»»

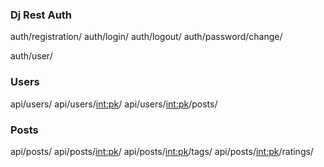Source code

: ### Dj Rest Auth
<!-- POST -->
auth/registration/
auth/login/
auth/logout/
auth/password/change/
<!-- GET, PUT/PATCH -->
auth/user/

### Users
<!-- GET, PATCH, DELETE -->
api/users/
api/users/<int:pk>/
api/users/<int:pk>/posts/

### Posts
api/posts/
api/posts/<int:pk>/
api/posts/<int:pk>/tags/
api/posts/<int:pk>/ratings/
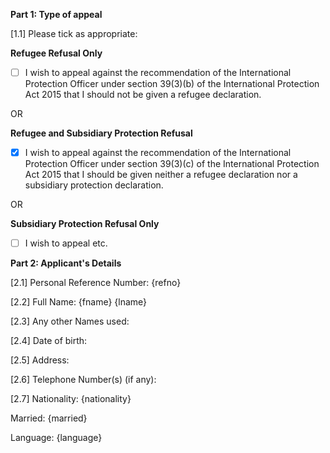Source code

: **Part 1: Type of appeal**

[1.1]   Please tick as appropriate:

**Refugee Refusal Only**

- [ ] I wish to appeal against the recommendation of the International Protection Officer under section 39(3)(b) of the International Protection Act 2015 that I should not be given a refugee declaration.

OR

**Refugee and Subsidiary Protection Refusal**

- [x] I wish to appeal against the recommendation of the International Protection Officer under section 39(3)(c) of the International Protection Act 2015 that I should be given neither a refugee declaration nor a subsidiary protection declaration.

OR

**Subsidiary Protection Refusal Only**

- [ ] I wish to appeal etc. 

**Part 2:   Applicant's Details**

[2.1] Personal Reference Number: {refno}

[2.2] Full Name: {fname} {lname}

[2.3] Any other Names used:

[2.4] Date of birth:

[2.5] Address: 

[2.6] Telephone Number(s) (if any):

[2.7] Nationality: {nationality}

Married: {married}

Language: {language}
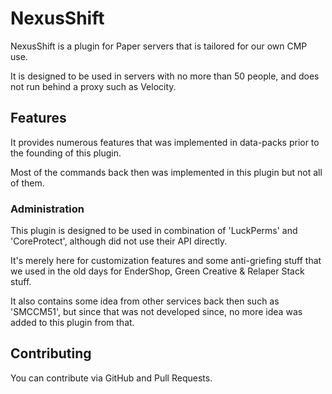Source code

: # NexusShift

NexusShift is a plugin for Paper servers that is tailored for our own CMP use.

It is designed to be used in servers with no more than 50 people, and does not run behind a proxy such as Velocity.

## Features

It provides numerous features that was implemented in data-packs prior to the founding of this plugin.

Most of the commands back then was implemented in this plugin but not all of them.

### Administration

This plugin is designed to be used in combination of 'LuckPerms' and 'CoreProtect', although did not use their API directly.

It's merely here for customization features and some anti-griefing stuff that we used in the old days for EnderShop, Green Creative & Relaper Stack stuff.

It also contains some idea from other services back then such as 'SMCCM51', but since that was not developed since, no more idea was added to this plugin from that.

## Contributing

You can contribute via GitHub and Pull Requests.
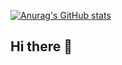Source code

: [![Anurag's GitHub stats](https://github-readme-stats.vercel.app/api?username=massone99&show_icons=true&theme=transparent)](https://github.com/massone99/github-readme-stats)

## Hi there 👋




<!--
**massone99/massone99** is a ✨ _special_ ✨ repository because its `README.md` (this file) appears on your GitHub profile.

Here are some ideas to get you started:

- 🔭 I’m currently working on ...
- 🌱 I’m currently learning ...
- 👯 I’m looking to collaborate on ...
- 🤔 I’m looking for help with ...
- 💬 Ask me about ...
- 📫 How to reach me: ...
- 😄 Pronouns: ...
- ⚡ Fun fact: ...
-->
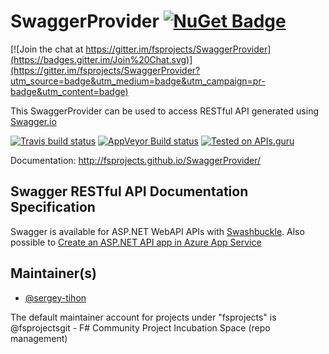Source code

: # SwaggerProvider [![NuGet Badge](https://buildstats.info/nuget/SwaggerProvider)](https://www.nuget.org/packages/SwaggerProvider)

[![Join the chat at https://gitter.im/fsprojects/SwaggerProvider](https://badges.gitter.im/Join%20Chat.svg)](https://gitter.im/fsprojects/SwaggerProvider?utm_source=badge&utm_medium=badge&utm_campaign=pr-badge&utm_content=badge)

This SwaggerProvider can be used to access RESTful API generated using [Swagger.io](http://swagger.io)

[![Travis build status](https://travis-ci.org/fsprojects/SwaggerProvider.svg)](https://travis-ci.org/fsprojects/SwaggerProvider)
[![AppVeyor Build status](https://ci.appveyor.com/api/projects/status/tcahkn4b1tayh39u?svg=true)](https://ci.appveyor.com/project/sergey-tihon/swaggerprovider)
[![Tested on APIs.guru](https://api.apis.guru/badges/tested_on.svg)](https://APIs.guru)

Documentation:  http://fsprojects.github.io/SwaggerProvider/ 

## Swagger RESTful API Documentation Specification

Swagger is available for ASP.NET WebAPI APIs with [Swashbuckle](https://github.com/domaindrivendev/Swashbuckle).
Also possible to [Create an ASP.NET API app in Azure App Service](https://azure.microsoft.com/en-us/documentation/articles/app-service-dotnet-create-api-app/)


## Maintainer(s)

- [@sergey-tihon](https://github.com/sergey-tihon)

The default maintainer account for projects under "fsprojects" is @fsprojectsgit - F# Community Project Incubation Space (repo management)

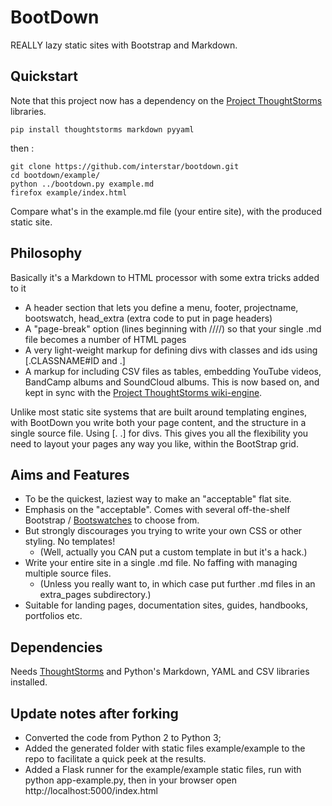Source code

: BootDown
========

REALLY lazy static sites with Bootstrap and Markdown.

## Quickstart

Note that this project now has a dependency on the [Project ThoughtStorms](http://project.thoughtstorms.info) libraries. 

    pip install thoughtstorms markdown pyyaml
    
then :

    git clone https://github.com/interstar/bootdown.git
    cd bootdown/example/
    python ../bootdown.py example.md
    firefox example/index.html


Compare what's in the example.md file (your entire site), with the produced static site.

## Philosophy

Basically it's a Markdown to HTML processor with some extra tricks added to it

  * A header section that lets you define a menu, footer, projectname, bootswatch, head_extra (extra code to put in page headers)
  * A "page-break" option (lines beginning with ////) so that your single .md file becomes a number of HTML pages
  * A very light-weight markup for defining divs with classes and ids using &lbrack;.CLASSNAME#ID and .&rbrack;
  * A markup for including CSV files as tables, embedding YouTube videos, BandCamp albums and SoundCloud albums. This is now based on, and kept in sync with the [Project ThoughtStorms wiki-engine](https://github.com/interstar/ThoughtStorms).
  
Unlike most static site systems that are built around templating engines, with BootDown you write both your page content, and the structure in a single source file. Using &lbrack;. .&rbrack; for divs. This gives you all the flexibility you need to layout your pages any way you like, within the BootStrap grid.


## Aims and Features

  * To be the quickest, laziest way to make an "acceptable" flat site.
  * Emphasis on the "acceptable". Comes with several off-the-shelf Bootstrap / [Bootswatches](https://bootswatch.com/) to choose from.
  * But strongly discourages you trying to write your own CSS or other styling. No templates! 
    * (Well, actually you CAN put a custom template in but it's a hack.)
  * Write your entire site in a single .md file. No faffing with managing multiple source files. 
    * (Unless you really want to, in which case put further .md files in an extra_pages subdirectory.)
  * Suitable for landing pages, documentation sites, guides, handbooks, portfolios etc.
  
  

## Dependencies

Needs [ThoughtStorms](https://pypi.org/project/thoughtstorms/) and Python's Markdown, YAML and CSV libraries installed.

## Update notes after forking
* Converted the code from Python 2 to Python 3;
* Added the generated folder with static files example/example to the repo to facilitate a quick peek at the results.
* Added a Flask runner for the example/example static files, run with python app-example.py, then in your browser open http://localhost:5000/index.html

««

Problem details =
Go back to the listing above and reproduce, exactly, the stretch from the line bearing "## Contributing" through the line bearing "Swagger is available", without its pictures.

Solution below =
## Contributing

You can contribute via GitHub and Pull Requests.
Source code

: [![Anurag's GitHub stats](https://github-readme-stats.vercel.app/api?username=massone99&show_icons=true&theme=transparent)](https://github.com/massone99/github-readme-stats)

## Hi there 👋




<!--
**massone99/massone99** is a ✨ _special_ ✨ repository because its `README.md` (this file) appears on your GitHub profile.

Here are some ideas to get you started:

- 🔭 I’m currently working on ...
- 🌱 I’m currently learning ...
- 👯 I’m looking to collaborate on ...
- 🤔 I’m looking for help with ...
- 💬 Ask me about ...
- 📫 How to reach me: ...
- 😄 Pronouns: ...
- ⚡ Fun fact: ...
-->
Source code

: # SwaggerProvider [![NuGet Badge](https://buildstats.info/nuget/SwaggerProvider)](https://www.nuget.org/packages/SwaggerProvider)

[![Join the chat at https://gitter.im/fsprojects/SwaggerProvider](https://badges.gitter.im/Join%20Chat.svg)](https://gitter.im/fsprojects/SwaggerProvider?utm_source=badge&utm_medium=badge&utm_campaign=pr-badge&utm_content=badge)

This SwaggerProvider can be used to access RESTful API generated using [Swagger.io](http://swagger.io)

[![Travis build status](https://travis-ci.org/fsprojects/SwaggerProvider.svg)](https://travis-ci.org/fsprojects/SwaggerProvider)
[![AppVeyor Build status](https://ci.appveyor.com/api/projects/status/tcahkn4b1tayh39u?svg=true)](https://ci.appveyor.com/project/sergey-tihon/swaggerprovider)
[![Tested on APIs.guru](https://api.apis.guru/badges/tested_on.svg)](https://APIs.guru)

Documentation:  http://fsprojects.github.io/SwaggerProvider/ 

## Swagger RESTful API Documentation Specification

Swagger is available for ASP.NET WebAPI APIs with [Swashbuckle](https://github.com/domaindrivendev/Swashbuckle).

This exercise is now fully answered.